What is needed :: Each entry is to be given again exactly; drop the images.

Supplied data ::
%%

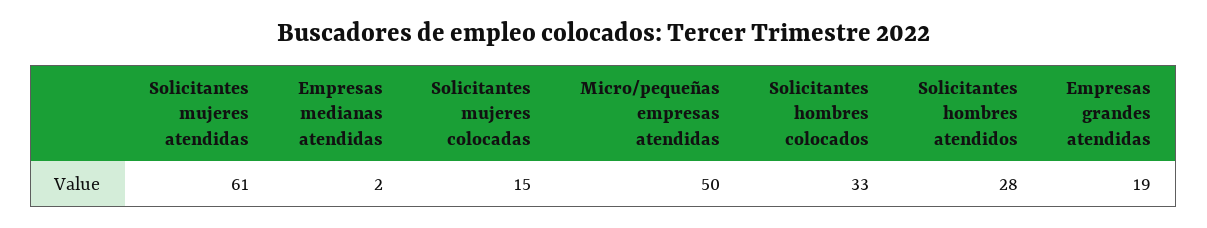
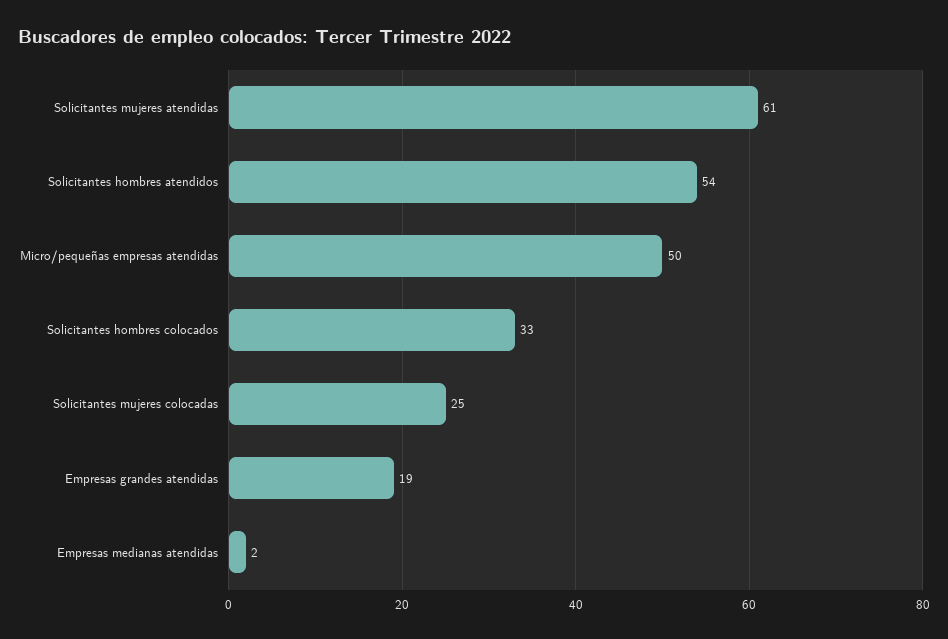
  {
    "Solicitantes mujeres atendidas": 61,
    "Empresas medianas atendidas": 2,
-   "Solicitantes mujeres colocadas": 15,
+   "Solicitantes mujeres colocadas": 25,
    "Micro/pequeñas empresas atendidas": 50,
    "Solicitantes hombres colocados": 33,
-   "Solicitantes hombres atendidos": 28,
+   "Solicitantes hombres atendidos": 54,
    "Empresas grandes atendidas": 19
  }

%%

Solution for this exercise ::
  {
    "Solicitantes mujeres atendidas": 61,
    "Empresas medianas atendidas": 2,
-   "Solicitantes mujeres colocadas": 15,
+   "Solicitantes mujeres colocadas": 25,
    "Micro/pequeñas empresas atendidas": 50,
    "Solicitantes hombres colocados": 33,
-   "Solicitantes hombres atendidos": 28,
+   "Solicitantes hombres atendidos": 54,
    "Empresas grandes atendidas": 19
  }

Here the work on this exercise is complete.